The library operates under a configurable security model designed for cryptographic contexts where secret-dependent
execution time is catastrophic.

| Feature Flag       | Behavior                | Use Case                 | Security                          |
|:-------------------|:------------------------|:-------------------------|:----------------------------------|
| `default-features` | Bitsliced Constant-Time | Private Key / Prover     | **High** (Side-Channel Resistant) |
| `table-math`       | Cached Lookup Tables    | Public Verifier / Rollup | Low (Variable Access Time)        |
| `table-math`       | Cached Lifting Tables   | Public Data Ingestion    | Low (Variable Access Time)        |

* **Basis Conversion**: By default, φ and φ⁻¹ are computed using constant-time bit-sliced matrix
  multiplication, independent of the input value.
* **Hardware Arithmetic**: `Block128` multiplication utilizes carry-less multiplication instructions (`PMULL` on ARMv8,
  `PCLMULQDQ` on x86_64), which are constant-latency on modern microarchitectures.

## Hardware Support

| Architecture | Feature Requirement | Instructions Used       | Status            |
|:-------------|:--------------------|:------------------------|:------------------|
| **aarch64**  | `neon`, `pmull`     | `vmull_p64`, `veorq_u8` | Production        |
| **x86_64**   | N/A                 | `xor`, `sw_mul`         | Development       |
| **WASM**     | `simd128`           | `v128.xor`, `sw_mul`    | Software Fallback |

*Note: Native AVX2/PCLMULQDQ implementation for x86_64 is on the roadmap.*

## Reproduce benchmarks

> [!IMPORTANT]
> Hardware arithmetic performance (e.g., mul_hardware, add_hardware) remains identical
> regardless of the `table-math` feature.
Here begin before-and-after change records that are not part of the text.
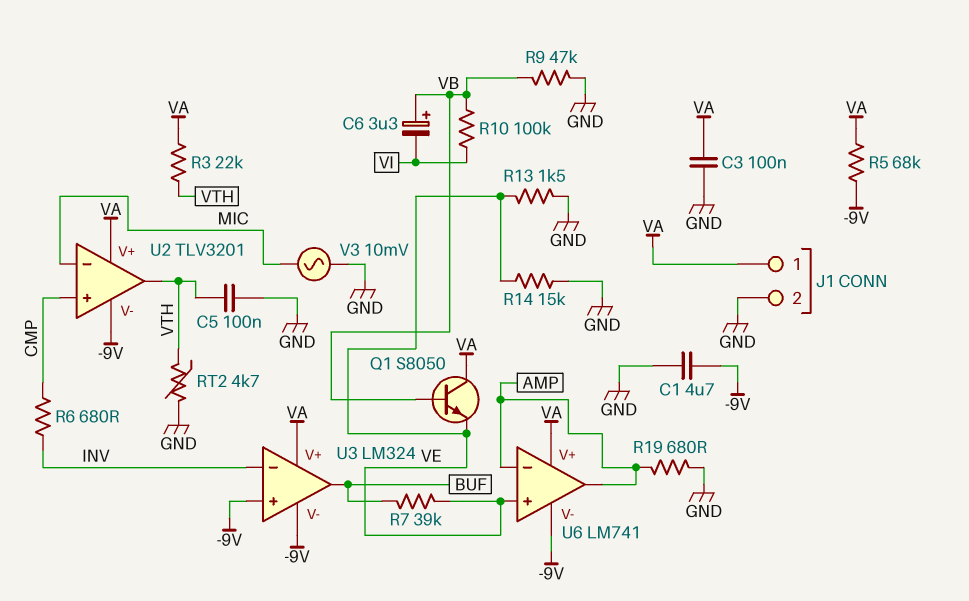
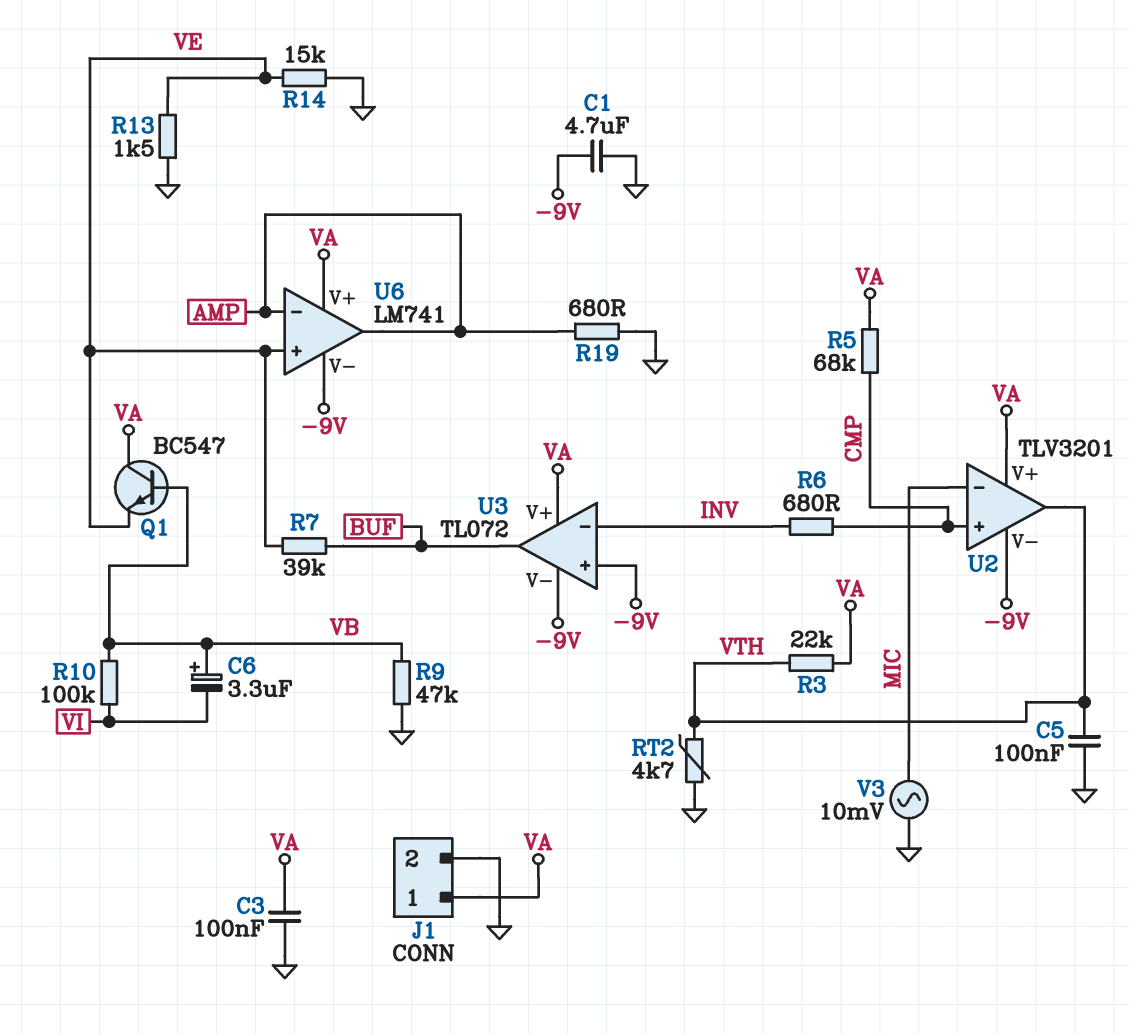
Q1: NPN S8050 (B VB, C VA, E VE) -> NPN BC547 (B VB, C VA, E VE)
R5: 68k (-9V, VA) -> 68k (CMP, VA)
U3: LM324 -> TL072

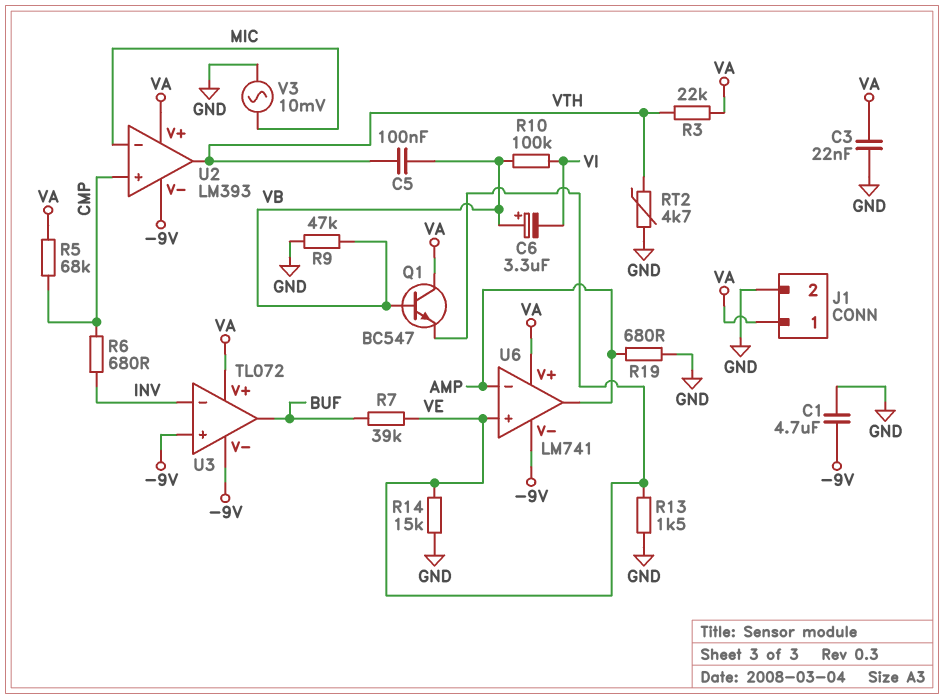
C3: 100nF (GND, VA) -> 22nF (GND, VA)
C5: 100nF (GND, VTH) -> 100nF (VB, VTH)
U2: TLV3201 -> LM393

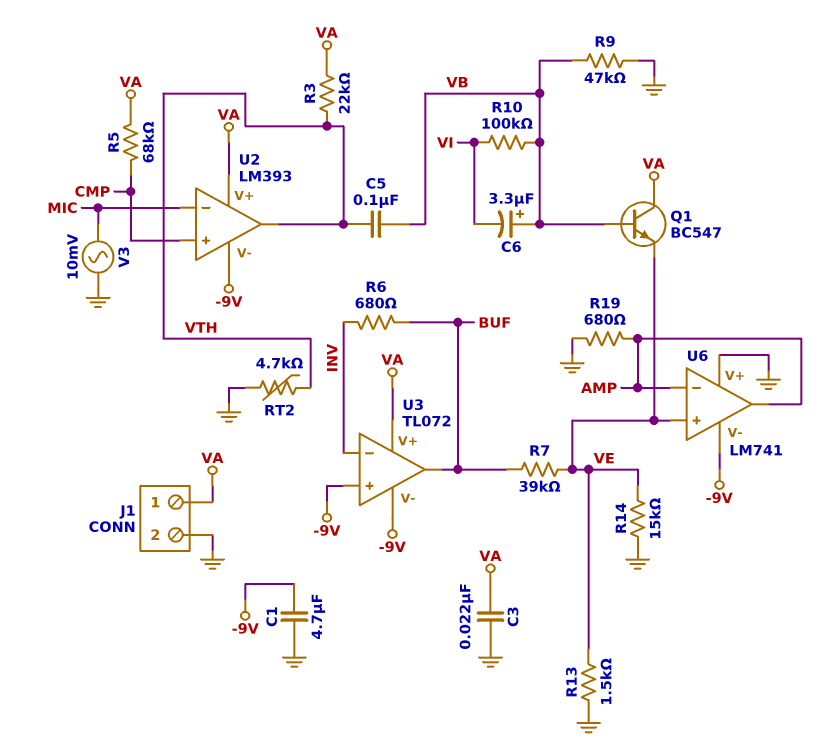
R6: 680 (CMP, INV) -> 680 (BUF, INV)
U6 pin V+: VA -> GND

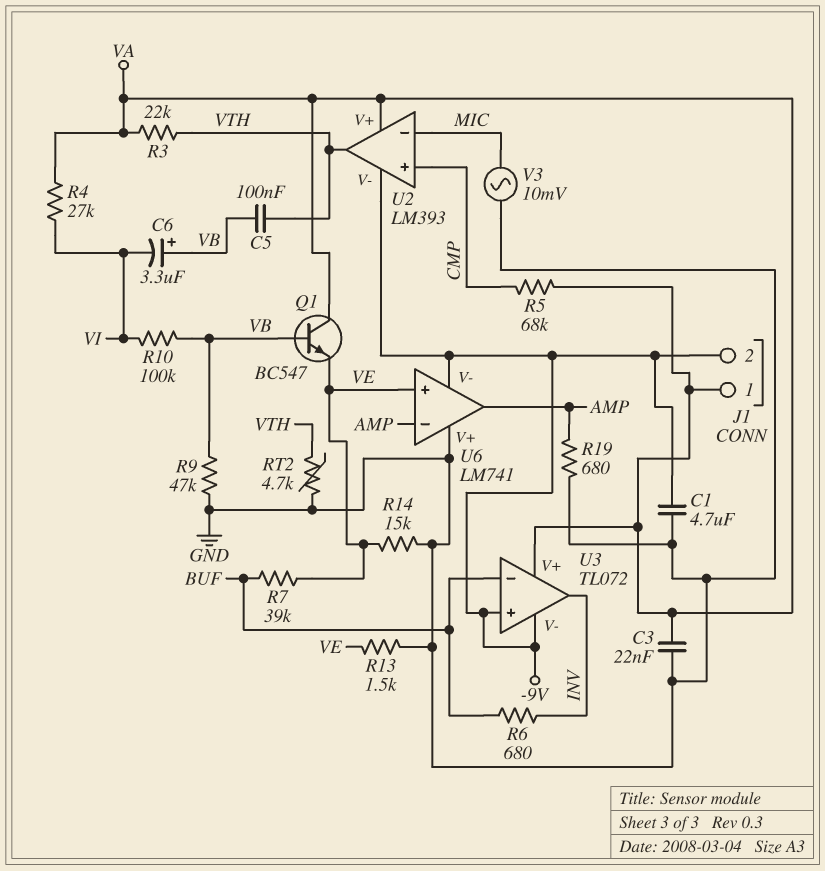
J1 pin 2: GND -> -9V
R4: none -> 27k (VA, VI)
U3 pin in-: INV -> BUF
U3 pin out: BUF -> INV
This feature specifically optimizes the Isomorphism
> (basis conversion) and Lifting operations. The actual field arithmetic in the flat basis
> always utilizes the fastest available hardware instructions (PMULL / PCLMULQDQ).

### Secure (Default)

Uses constant-time bitsliced matrix multiplication for basis conversion and lifting:

```bash
cargo bench
```

### Fast (table-math)

Uses precomputed lookup tables for basis conversion:

```bash
cargo bench --features table-math
```

## Security & Audits

> [!WARNING]
> This implementation is currently UNAUDITED.
>
> It is provided "AS IS" with ABSOLUTELY NO WARRANTY under the terms
> of the Apache 2.0 License. The authors assume zero liability for
> any damages arising from its use in production environments.

## License

Licensed under Apache 2.0. See the [LICENSE](LICENSE) and [NOTICE](NOTICE) files for details.